Page MenuHomePhabricator

Extract some statistics on the use of the isBlank() function in wdqs query logs
Closed, ResolvedPublic

Description

It would nice to have an idea of the percentage of queries that use the isBlank function. It might be interesting to try to identify tools using this function so that we could contact their maintainer if we were to introduce a new function to replace isBlank.

Event Timeline

dcausse updated the task description. (Show Details)

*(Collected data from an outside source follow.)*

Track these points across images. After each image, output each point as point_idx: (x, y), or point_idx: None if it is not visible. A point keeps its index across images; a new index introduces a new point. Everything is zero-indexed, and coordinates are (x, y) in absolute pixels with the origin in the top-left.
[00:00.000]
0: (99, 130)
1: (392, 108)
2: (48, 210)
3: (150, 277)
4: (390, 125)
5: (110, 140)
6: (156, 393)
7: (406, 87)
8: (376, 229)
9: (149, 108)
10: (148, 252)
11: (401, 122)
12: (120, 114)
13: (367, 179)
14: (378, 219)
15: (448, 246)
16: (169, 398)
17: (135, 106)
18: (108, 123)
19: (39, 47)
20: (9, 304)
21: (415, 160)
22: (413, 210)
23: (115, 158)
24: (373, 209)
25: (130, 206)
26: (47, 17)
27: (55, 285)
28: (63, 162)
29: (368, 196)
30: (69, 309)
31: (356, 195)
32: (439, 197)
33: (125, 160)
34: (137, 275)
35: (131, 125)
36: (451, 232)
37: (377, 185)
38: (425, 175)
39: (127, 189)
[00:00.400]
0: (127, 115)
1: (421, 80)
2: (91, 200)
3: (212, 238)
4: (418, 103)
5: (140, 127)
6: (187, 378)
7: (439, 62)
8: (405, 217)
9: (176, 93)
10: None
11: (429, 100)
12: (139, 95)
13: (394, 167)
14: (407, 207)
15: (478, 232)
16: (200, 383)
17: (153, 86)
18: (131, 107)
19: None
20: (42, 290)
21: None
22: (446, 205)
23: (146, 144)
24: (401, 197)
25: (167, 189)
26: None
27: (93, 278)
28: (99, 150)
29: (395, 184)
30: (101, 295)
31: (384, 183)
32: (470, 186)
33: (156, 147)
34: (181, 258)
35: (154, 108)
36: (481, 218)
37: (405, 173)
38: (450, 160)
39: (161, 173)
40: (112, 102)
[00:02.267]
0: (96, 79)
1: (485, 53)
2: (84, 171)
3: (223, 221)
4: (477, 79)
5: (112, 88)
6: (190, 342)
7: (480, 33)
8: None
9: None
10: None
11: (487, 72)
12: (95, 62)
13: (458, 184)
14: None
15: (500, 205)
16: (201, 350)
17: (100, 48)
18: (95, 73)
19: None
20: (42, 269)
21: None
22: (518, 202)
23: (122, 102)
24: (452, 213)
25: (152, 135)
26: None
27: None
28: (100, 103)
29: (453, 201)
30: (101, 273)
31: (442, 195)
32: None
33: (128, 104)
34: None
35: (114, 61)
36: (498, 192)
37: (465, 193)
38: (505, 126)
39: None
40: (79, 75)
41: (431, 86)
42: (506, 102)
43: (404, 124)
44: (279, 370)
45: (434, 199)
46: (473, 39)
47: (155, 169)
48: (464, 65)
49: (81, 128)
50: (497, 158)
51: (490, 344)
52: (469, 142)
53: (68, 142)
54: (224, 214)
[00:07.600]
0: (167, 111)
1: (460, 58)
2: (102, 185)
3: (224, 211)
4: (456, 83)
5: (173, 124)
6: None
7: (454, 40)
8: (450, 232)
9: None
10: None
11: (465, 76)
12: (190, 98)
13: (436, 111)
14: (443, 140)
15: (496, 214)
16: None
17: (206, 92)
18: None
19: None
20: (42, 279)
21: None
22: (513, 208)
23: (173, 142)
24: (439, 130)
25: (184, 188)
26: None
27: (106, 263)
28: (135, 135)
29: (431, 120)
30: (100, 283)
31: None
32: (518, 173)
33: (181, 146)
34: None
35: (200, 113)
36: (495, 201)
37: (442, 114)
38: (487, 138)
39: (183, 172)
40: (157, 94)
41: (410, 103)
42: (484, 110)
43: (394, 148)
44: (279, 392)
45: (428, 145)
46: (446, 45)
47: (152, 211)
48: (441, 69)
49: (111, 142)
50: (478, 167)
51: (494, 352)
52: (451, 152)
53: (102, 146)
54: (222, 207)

As I was working on getting a better idea of the queries, I got some results relatively easily:
Since beginning of year:

  • Internal cluster: No request using isBlank(), 481202298 requests total
  • External cluster: 54669 requests using isBlank(), 202695416 requests total (0.03%)

I can provide more details as needed :)

dcausse added a subscriber: Lea_Lacroix_WMDE.

@Lea_Lacroix_WMDE the use of isBlank seems pretty low, do you think we should still try to identify bots by grouping by user-agent and see if something is identifiable?

dcausse triaged this task as Medium priority.Feb 27 2020, 2:12 PM
dcausse moved this task from Incoming to Waiting on the Discovery-Search (Current work) board.

Yes please :) It's a low percentage but it's still far from zero. Can we also look at the example queries?

Events using isBlank since the beginning of year are now stored here: /user/joal/wdqs_queries/2020_use_isBlank/wdqs_use_is_blank_202002.json.
There are ~56k events stored in json format in a single file to facilitate analysis.

closing, will reopen if more details are needed